---------- Excerpted records ----------

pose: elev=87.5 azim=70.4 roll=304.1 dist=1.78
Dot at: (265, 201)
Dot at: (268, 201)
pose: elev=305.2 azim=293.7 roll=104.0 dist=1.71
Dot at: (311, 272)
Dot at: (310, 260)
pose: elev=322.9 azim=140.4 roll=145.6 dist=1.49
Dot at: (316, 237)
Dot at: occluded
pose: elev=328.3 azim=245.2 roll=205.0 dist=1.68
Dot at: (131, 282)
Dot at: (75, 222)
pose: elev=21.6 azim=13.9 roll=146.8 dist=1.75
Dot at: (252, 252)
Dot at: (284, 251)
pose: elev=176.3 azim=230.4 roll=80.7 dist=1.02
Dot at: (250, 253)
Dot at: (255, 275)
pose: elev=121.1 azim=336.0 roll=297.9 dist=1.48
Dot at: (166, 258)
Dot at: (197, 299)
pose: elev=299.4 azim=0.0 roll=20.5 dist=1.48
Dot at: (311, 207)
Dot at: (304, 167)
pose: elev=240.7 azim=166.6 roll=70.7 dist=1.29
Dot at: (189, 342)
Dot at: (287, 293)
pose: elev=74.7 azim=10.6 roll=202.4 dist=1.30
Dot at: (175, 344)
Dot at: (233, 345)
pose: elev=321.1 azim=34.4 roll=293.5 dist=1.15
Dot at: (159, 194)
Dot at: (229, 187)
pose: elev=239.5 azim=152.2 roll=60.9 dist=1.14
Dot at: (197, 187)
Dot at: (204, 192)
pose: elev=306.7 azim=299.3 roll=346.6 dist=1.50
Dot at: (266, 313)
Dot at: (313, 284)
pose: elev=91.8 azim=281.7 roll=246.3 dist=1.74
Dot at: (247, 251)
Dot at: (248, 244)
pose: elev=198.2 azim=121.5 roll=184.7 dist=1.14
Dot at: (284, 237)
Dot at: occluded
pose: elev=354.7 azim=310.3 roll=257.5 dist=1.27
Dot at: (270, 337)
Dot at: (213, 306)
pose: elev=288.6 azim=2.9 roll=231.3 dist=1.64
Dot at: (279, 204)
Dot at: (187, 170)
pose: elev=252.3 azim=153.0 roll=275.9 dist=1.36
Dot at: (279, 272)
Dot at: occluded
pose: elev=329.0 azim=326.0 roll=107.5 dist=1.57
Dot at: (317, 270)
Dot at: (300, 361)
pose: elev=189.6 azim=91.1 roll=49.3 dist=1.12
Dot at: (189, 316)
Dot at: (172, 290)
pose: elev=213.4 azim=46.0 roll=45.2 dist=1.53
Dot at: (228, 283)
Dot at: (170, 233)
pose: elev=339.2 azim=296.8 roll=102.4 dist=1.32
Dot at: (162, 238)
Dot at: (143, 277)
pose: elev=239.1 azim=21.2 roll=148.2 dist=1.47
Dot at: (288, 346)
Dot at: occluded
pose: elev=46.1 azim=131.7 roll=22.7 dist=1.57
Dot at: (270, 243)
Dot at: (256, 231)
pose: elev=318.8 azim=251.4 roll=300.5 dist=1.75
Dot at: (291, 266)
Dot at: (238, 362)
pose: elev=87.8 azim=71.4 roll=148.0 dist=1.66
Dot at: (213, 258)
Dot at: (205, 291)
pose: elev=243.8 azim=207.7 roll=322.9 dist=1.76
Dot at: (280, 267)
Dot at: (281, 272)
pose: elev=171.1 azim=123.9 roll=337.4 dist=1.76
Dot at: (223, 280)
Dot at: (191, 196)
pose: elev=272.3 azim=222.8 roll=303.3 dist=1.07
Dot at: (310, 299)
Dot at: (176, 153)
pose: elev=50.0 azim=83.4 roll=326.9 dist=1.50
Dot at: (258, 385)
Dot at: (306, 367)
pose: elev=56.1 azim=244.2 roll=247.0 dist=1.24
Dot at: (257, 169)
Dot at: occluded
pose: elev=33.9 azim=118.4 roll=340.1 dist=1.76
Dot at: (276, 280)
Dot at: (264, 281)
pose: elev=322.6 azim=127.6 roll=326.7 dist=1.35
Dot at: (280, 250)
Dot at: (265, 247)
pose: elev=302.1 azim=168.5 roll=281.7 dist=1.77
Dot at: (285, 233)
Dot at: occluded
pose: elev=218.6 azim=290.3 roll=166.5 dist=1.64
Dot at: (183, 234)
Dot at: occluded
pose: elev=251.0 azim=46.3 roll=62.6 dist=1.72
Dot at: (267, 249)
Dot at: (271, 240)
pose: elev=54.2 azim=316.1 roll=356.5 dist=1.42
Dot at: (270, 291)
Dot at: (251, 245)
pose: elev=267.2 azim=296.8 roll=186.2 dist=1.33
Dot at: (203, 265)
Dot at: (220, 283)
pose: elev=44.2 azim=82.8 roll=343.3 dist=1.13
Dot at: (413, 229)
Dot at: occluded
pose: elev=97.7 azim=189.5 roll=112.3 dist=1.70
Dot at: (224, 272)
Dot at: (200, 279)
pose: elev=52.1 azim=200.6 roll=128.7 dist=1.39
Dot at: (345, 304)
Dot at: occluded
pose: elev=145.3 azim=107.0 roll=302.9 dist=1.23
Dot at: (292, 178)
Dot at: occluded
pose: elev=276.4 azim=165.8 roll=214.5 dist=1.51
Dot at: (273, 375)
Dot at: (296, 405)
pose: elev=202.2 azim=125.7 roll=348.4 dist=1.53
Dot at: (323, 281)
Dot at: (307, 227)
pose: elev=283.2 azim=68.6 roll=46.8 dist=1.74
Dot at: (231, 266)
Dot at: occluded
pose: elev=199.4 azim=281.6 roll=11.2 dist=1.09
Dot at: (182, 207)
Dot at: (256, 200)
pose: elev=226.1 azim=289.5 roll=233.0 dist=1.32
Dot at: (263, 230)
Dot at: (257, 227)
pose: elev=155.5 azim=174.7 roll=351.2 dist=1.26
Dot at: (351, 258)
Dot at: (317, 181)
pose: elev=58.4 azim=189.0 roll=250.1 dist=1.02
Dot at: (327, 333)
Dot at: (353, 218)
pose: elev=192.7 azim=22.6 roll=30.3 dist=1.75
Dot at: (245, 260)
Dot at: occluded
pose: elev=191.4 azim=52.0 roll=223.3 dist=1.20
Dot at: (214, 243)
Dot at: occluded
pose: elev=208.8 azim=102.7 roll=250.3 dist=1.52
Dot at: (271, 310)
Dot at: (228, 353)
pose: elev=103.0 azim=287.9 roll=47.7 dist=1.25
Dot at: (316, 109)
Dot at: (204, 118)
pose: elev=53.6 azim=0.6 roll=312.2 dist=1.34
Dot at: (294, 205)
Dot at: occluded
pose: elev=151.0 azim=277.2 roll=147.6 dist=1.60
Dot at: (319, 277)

----------

> Challenge
Write out the lines of these records again, putting "camera" in place of every "pose" and leaving everything else the same.

> Finished answer
camera: elev=87.5 azim=70.4 roll=304.1 dist=1.78
Dot at: (265, 201)
Dot at: (268, 201)
camera: elev=305.2 azim=293.7 roll=104.0 dist=1.71
Dot at: (311, 272)
Dot at: (310, 260)
camera: elev=322.9 azim=140.4 roll=145.6 dist=1.49
Dot at: (316, 237)
Dot at: occluded
camera: elev=328.3 azim=245.2 roll=205.0 dist=1.68
Dot at: (131, 282)
Dot at: (75, 222)
camera: elev=21.6 azim=13.9 roll=146.8 dist=1.75
Dot at: (252, 252)
Dot at: (284, 251)
camera: elev=176.3 azim=230.4 roll=80.7 dist=1.02
Dot at: (250, 253)
Dot at: (255, 275)
camera: elev=121.1 azim=336.0 roll=297.9 dist=1.48
Dot at: (166, 258)
Dot at: (197, 299)
camera: elev=299.4 azim=0.0 roll=20.5 dist=1.48
Dot at: (311, 207)
Dot at: (304, 167)
camera: elev=240.7 azim=166.6 roll=70.7 dist=1.29
Dot at: (189, 342)
Dot at: (287, 293)
camera: elev=74.7 azim=10.6 roll=202.4 dist=1.30
Dot at: (175, 344)
Dot at: (233, 345)
camera: elev=321.1 azim=34.4 roll=293.5 dist=1.15
Dot at: (159, 194)
Dot at: (229, 187)
camera: elev=239.5 azim=152.2 roll=60.9 dist=1.14
Dot at: (197, 187)
Dot at: (204, 192)
camera: elev=306.7 azim=299.3 roll=346.6 dist=1.50
Dot at: (266, 313)
Dot at: (313, 284)
camera: elev=91.8 azim=281.7 roll=246.3 dist=1.74
Dot at: (247, 251)
Dot at: (248, 244)
camera: elev=198.2 azim=121.5 roll=184.7 dist=1.14
Dot at: (284, 237)
Dot at: occluded
camera: elev=354.7 azim=310.3 roll=257.5 dist=1.27
Dot at: (270, 337)
Dot at: (213, 306)
camera: elev=288.6 azim=2.9 roll=231.3 dist=1.64
Dot at: (279, 204)
Dot at: (187, 170)
camera: elev=252.3 azim=153.0 roll=275.9 dist=1.36
Dot at: (279, 272)
Dot at: occluded
camera: elev=329.0 azim=326.0 roll=107.5 dist=1.57
Dot at: (317, 270)
Dot at: (300, 361)
camera: elev=189.6 azim=91.1 roll=49.3 dist=1.12
Dot at: (189, 316)
Dot at: (172, 290)
camera: elev=213.4 azim=46.0 roll=45.2 dist=1.53
Dot at: (228, 283)
Dot at: (170, 233)
camera: elev=339.2 azim=296.8 roll=102.4 dist=1.32
Dot at: (162, 238)
Dot at: (143, 277)
camera: elev=239.1 azim=21.2 roll=148.2 dist=1.47
Dot at: (288, 346)
Dot at: occluded
camera: elev=46.1 azim=131.7 roll=22.7 dist=1.57
Dot at: (270, 243)
Dot at: (256, 231)
camera: elev=318.8 azim=251.4 roll=300.5 dist=1.75
Dot at: (291, 266)
Dot at: (238, 362)
camera: elev=87.8 azim=71.4 roll=148.0 dist=1.66
Dot at: (213, 258)
Dot at: (205, 291)
camera: elev=243.8 azim=207.7 roll=322.9 dist=1.76
Dot at: (280, 267)
Dot at: (281, 272)
camera: elev=171.1 azim=123.9 roll=337.4 dist=1.76
Dot at: (223, 280)
Dot at: (191, 196)
camera: elev=272.3 azim=222.8 roll=303.3 dist=1.07
Dot at: (310, 299)
Dot at: (176, 153)
camera: elev=50.0 azim=83.4 roll=326.9 dist=1.50
Dot at: (258, 385)
Dot at: (306, 367)
camera: elev=56.1 azim=244.2 roll=247.0 dist=1.24
Dot at: (257, 169)
Dot at: occluded
camera: elev=33.9 azim=118.4 roll=340.1 dist=1.76
Dot at: (276, 280)
Dot at: (264, 281)
camera: elev=322.6 azim=127.6 roll=326.7 dist=1.35
Dot at: (280, 250)
Dot at: (265, 247)
camera: elev=302.1 azim=168.5 roll=281.7 dist=1.77
Dot at: (285, 233)
Dot at: occluded
camera: elev=218.6 azim=290.3 roll=166.5 dist=1.64
Dot at: (183, 234)
Dot at: occluded
camera: elev=251.0 azim=46.3 roll=62.6 dist=1.72
Dot at: (267, 249)
Dot at: (271, 240)
camera: elev=54.2 azim=316.1 roll=356.5 dist=1.42
Dot at: (270, 291)
Dot at: (251, 245)
camera: elev=267.2 azim=296.8 roll=186.2 dist=1.33
Dot at: (203, 265)
Dot at: (220, 283)
camera: elev=44.2 azim=82.8 roll=343.3 dist=1.13
Dot at: (413, 229)
Dot at: occluded
camera: elev=97.7 azim=189.5 roll=112.3 dist=1.70
Dot at: (224, 272)
Dot at: (200, 279)
camera: elev=52.1 azim=200.6 roll=128.7 dist=1.39
Dot at: (345, 304)
Dot at: occluded
camera: elev=145.3 azim=107.0 roll=302.9 dist=1.23
Dot at: (292, 178)
Dot at: occluded
camera: elev=276.4 azim=165.8 roll=214.5 dist=1.51
Dot at: (273, 375)
Dot at: (296, 405)
camera: elev=202.2 azim=125.7 roll=348.4 dist=1.53
Dot at: (323, 281)
Dot at: (307, 227)
camera: elev=283.2 azim=68.6 roll=46.8 dist=1.74
Dot at: (231, 266)
Dot at: occluded
camera: elev=199.4 azim=281.6 roll=11.2 dist=1.09
Dot at: (182, 207)
Dot at: (256, 200)
camera: elev=226.1 azim=289.5 roll=233.0 dist=1.32
Dot at: (263, 230)
Dot at: (257, 227)
camera: elev=155.5 azim=174.7 roll=351.2 dist=1.26
Dot at: (351, 258)
Dot at: (317, 181)
camera: elev=58.4 azim=189.0 roll=250.1 dist=1.02
Dot at: (327, 333)
Dot at: (353, 218)
camera: elev=192.7 azim=22.6 roll=30.3 dist=1.75
Dot at: (245, 260)
Dot at: occluded
camera: elev=191.4 azim=52.0 roll=223.3 dist=1.20
Dot at: (214, 243)
Dot at: occluded
camera: elev=208.8 azim=102.7 roll=250.3 dist=1.52
Dot at: (271, 310)
Dot at: (228, 353)
camera: elev=103.0 azim=287.9 roll=47.7 dist=1.25
Dot at: (316, 109)
Dot at: (204, 118)
camera: elev=53.6 azim=0.6 roll=312.2 dist=1.34
Dot at: (294, 205)
Dot at: occluded
camera: elev=151.0 azim=277.2 roll=147.6 dist=1.60
Dot at: (319, 277)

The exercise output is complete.